Ideally, they would like a 2-bedroom home — small, but with room for guests — and looked at building one, since Greg’s construction experience would give them an edge. The couple drafted up plans and went through a few revisions, but the cost of building forced them to keep shaving away at the design and lot prices stacked on top of permitting fees made it cost-prohibitive.
“In Truckee, just to get out of the ground with all the permits costs you about $50,000, which is really high compared to most areas,” Greg said. “And then you get your plans drawn and engineering, and a bid and whatever, you’re up to 400-something-thousand dollars unless you can do a LOT of it yourself.”
Kathleen adds, “That’s something we were really considering because we thought we could build the perfect house, exactly what we want, and he could put in a lot of the sweat equity, but a lot of those fees were just astounding.”
The cost of raising three kids in Truckee and helping put them through college didn’t allow for much savings. The Jensens need to sell before they can consider buying or building, though they hope to take advantage of the market’s current low interest rates.
“It has to be worth our while,” Kathleen said. “Or there’s no point in leaving the house that we have. So it’s just hard to decide what to do. Even the entry-level houses, they are close to half a million dollars.”
They also see the effects on co-workers. Kathleen noted that several school district employees were either forced out of their homes or are leveraged to the hilt, to the point that “they don’t really go anywhere or do anything because their house payment is really high.”
Greg affirms, “I’d say the majority of our labor force comes from a different area, because they can’t afford to live up here,” he said. They come here “just for the jobs but really have no hope in trying to buy in up here, because of the prices.”
The Jensen kids have proposed a unique solution. “All of my children have talked about ‘hey, what if we just build a compound; smaller houses on a big lot, and we could all live together,’” Kathleen said. “And I thought that’d be kind of cool … maybe.”

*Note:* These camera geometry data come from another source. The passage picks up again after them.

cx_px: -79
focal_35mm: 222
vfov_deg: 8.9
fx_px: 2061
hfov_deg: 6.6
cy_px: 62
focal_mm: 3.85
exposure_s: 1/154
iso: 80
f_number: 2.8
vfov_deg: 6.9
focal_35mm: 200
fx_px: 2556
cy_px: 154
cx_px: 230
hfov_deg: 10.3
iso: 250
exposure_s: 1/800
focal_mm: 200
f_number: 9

Meanwhile, the Jensens feel they are lucky that they can wait and see. “We’ll just see what happens, go through another winter,” Greg said. “We’re ready— we got firewood.”
Sunnyside boat mechanic
Earlier this year, Jared was living in a rundown A-frame on Timberland Lane, around the corner from where he works in Sunnyside. “The pipes were leaky, the deck was so rotted out one of my roommates fell through it — it was your typical rundown Tahoe house,” he said. “What they called the fourth bedroom was actually a tiny loft — the only person who could live there was a girl we know who’s five-foot-two.”

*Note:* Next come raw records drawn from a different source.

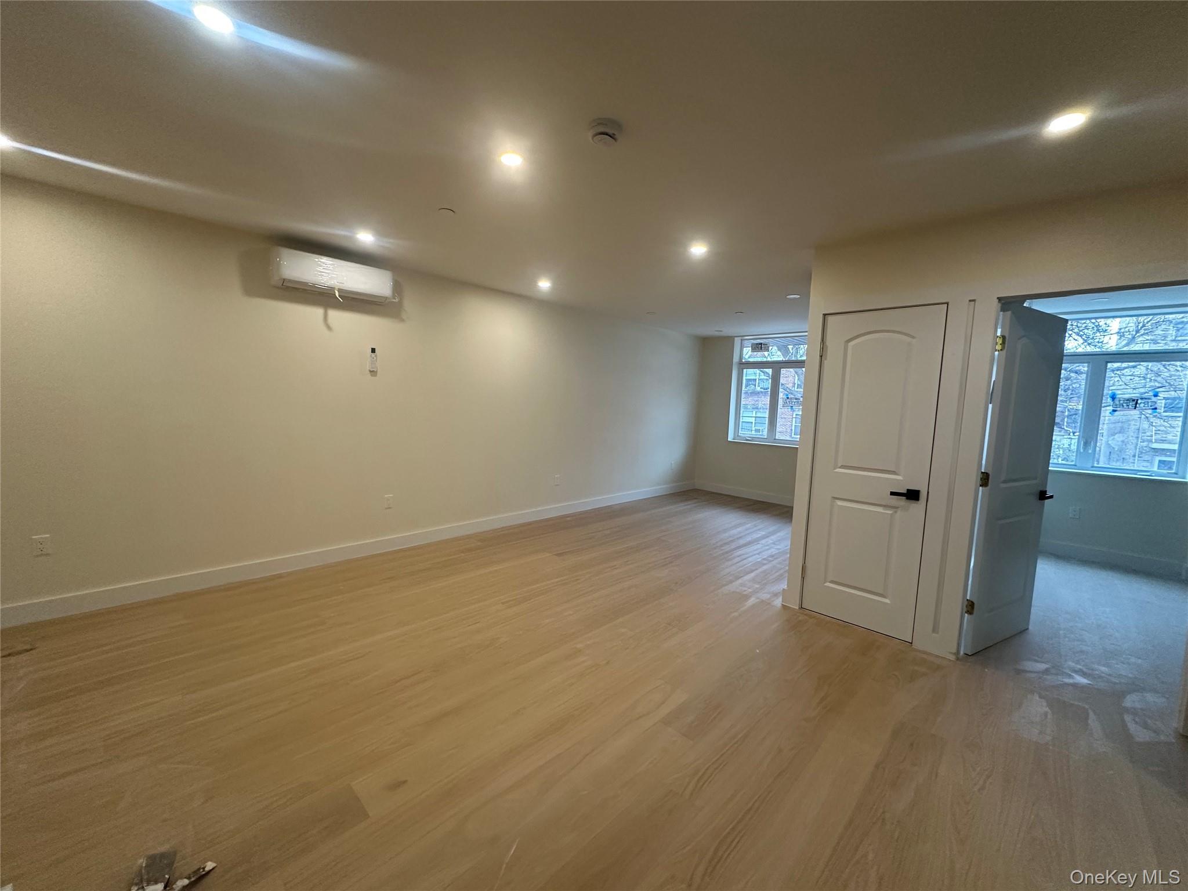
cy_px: 446
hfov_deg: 102.1
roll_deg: -2.0
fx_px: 480
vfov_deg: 85.7
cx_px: 594
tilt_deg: -4.6
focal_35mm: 14
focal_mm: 2.22
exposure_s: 1/120
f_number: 2.2
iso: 250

Still, he said it was a good deal by Tahoe standards, at $1,850 a month. It was a one-year lease that had been renewed once, but then Jared said the owners decided to let the lease run out and convert the home to an Airbnb vacation rental.
“It took them a year and a half to fix the giant hole in the deck where my roommate fell through, but now they’ve done it up real nice,” Jared said.

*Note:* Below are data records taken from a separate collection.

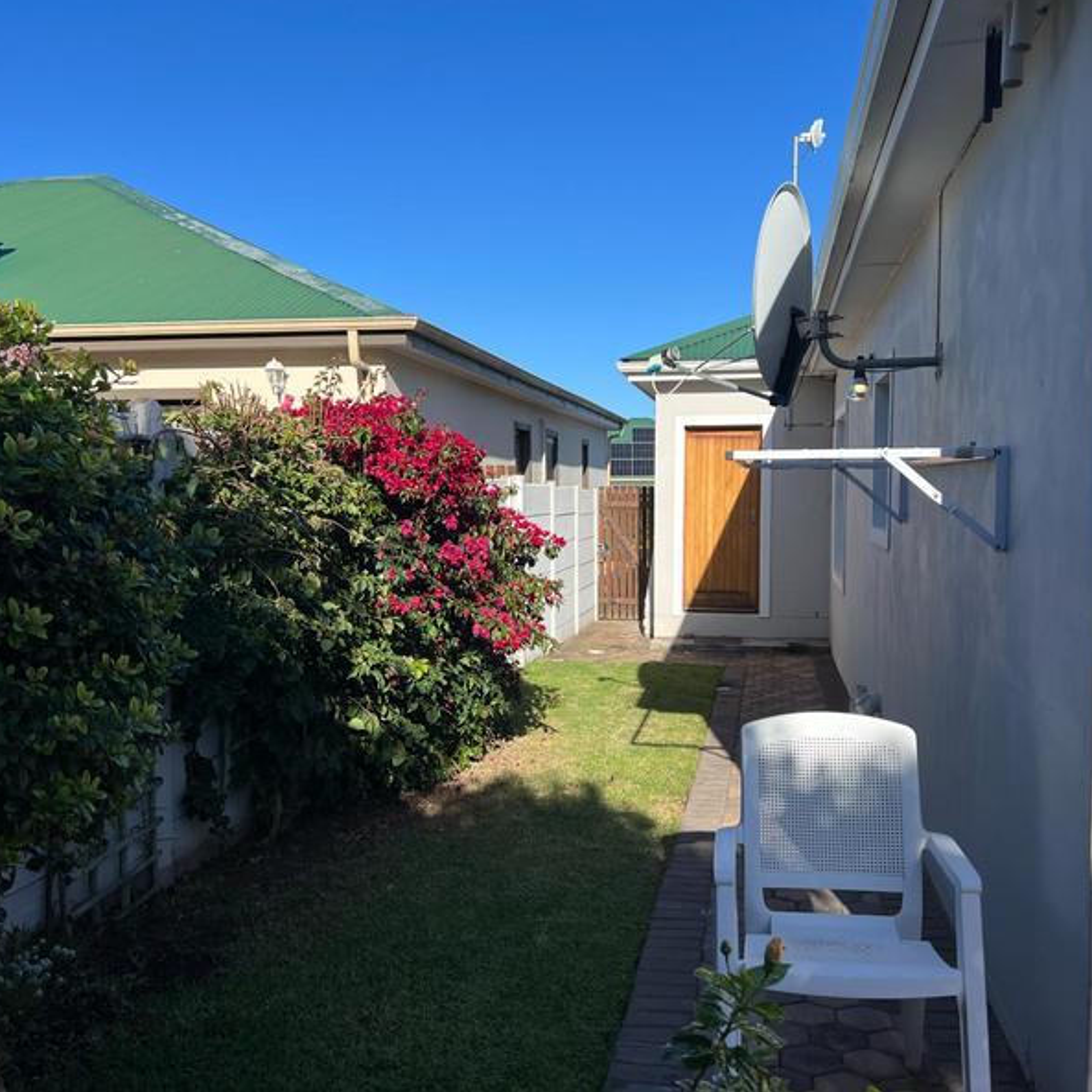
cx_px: 578
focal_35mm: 31
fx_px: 1106
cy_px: 541
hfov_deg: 52.5
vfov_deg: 52.5
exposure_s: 1/4630
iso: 50
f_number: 1.5
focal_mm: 5.7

A search on Airbnb reveals that the house now rents for $250 a night, which means the owners can now make in about a week what Fournier used to pay them each month. He’s now subletting a room from a friend who’s on vacation, and has until the first week in November to plot his next move. “I just keep looking on Craigslist, but there’s nothing — and then you see so many vacation rentals around everywhere,” he said. “A lot of them sit empty a lot and you’d think they would want to get guaranteed money every month, but that doesn’t seem to be the case.”
At 35, Jared would like to move past living with roommates, but that’s been tough to do. “I have two good jobs, here at Sunnyside in the summer and at Alpine and Squaw in the winter,“ he said. “But it’s really hard to find something I can afford on my own.”